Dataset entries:
===============

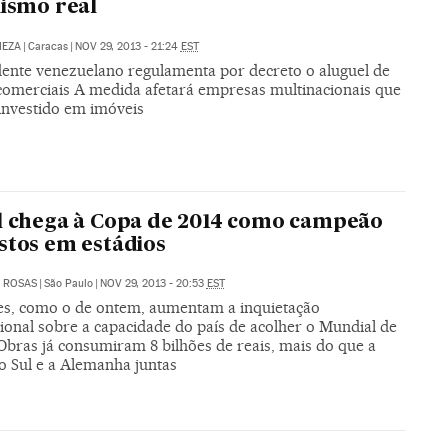
lismo real
MEZA
|
Caracas
|
NOV 29, 2013 - 21:24
EST
dente venezuelano regulamenta por decreto o aluguel de
comerciais A medida afetará empresas multinacionais que
investido em imóveis
l chega à Copa de 2014 como campeão
stos em estádios
 ROSAS
|
São Paulo
|
NOV 29, 2013 - 20:53
EST
es, como o de ontem, aumentam a inquietação
ional sobre a capacidade do país de acolher o Mundial de
Obras já consumiram 8 bilhões de reais, mais do que a
o Sul e a Alemanha juntas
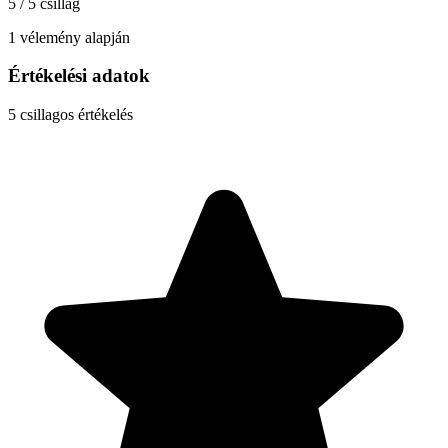
5 / 5 csillag
1 vélemény alapján
Értékelési adatok
5
csillagos értékelés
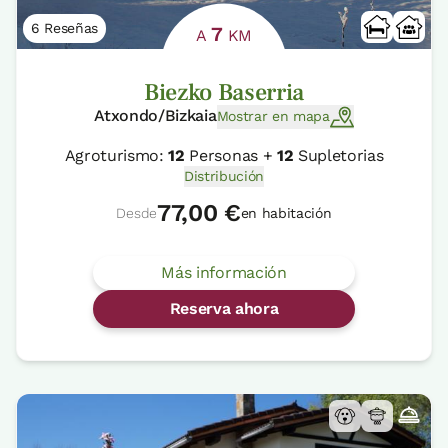
6 Reseñas
7
A
KM
Biezko Baserria
Atxondo/Bizkaia
Mostrar en mapa
Agroturismo:
12
Personas +
12
Supletorias
Distribución
77,00 €
Desde
en habitación
Más información
Reserva ahora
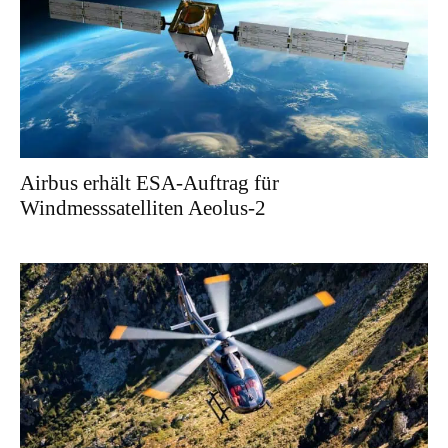
Airbus erhält ESA-Auftrag für
Windmesssatelliten Aeolus-2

===============

Copy each line above holding "como".

l chega à Copa de 2014 como campeão
es, como o de ontem, aumentam a inquietação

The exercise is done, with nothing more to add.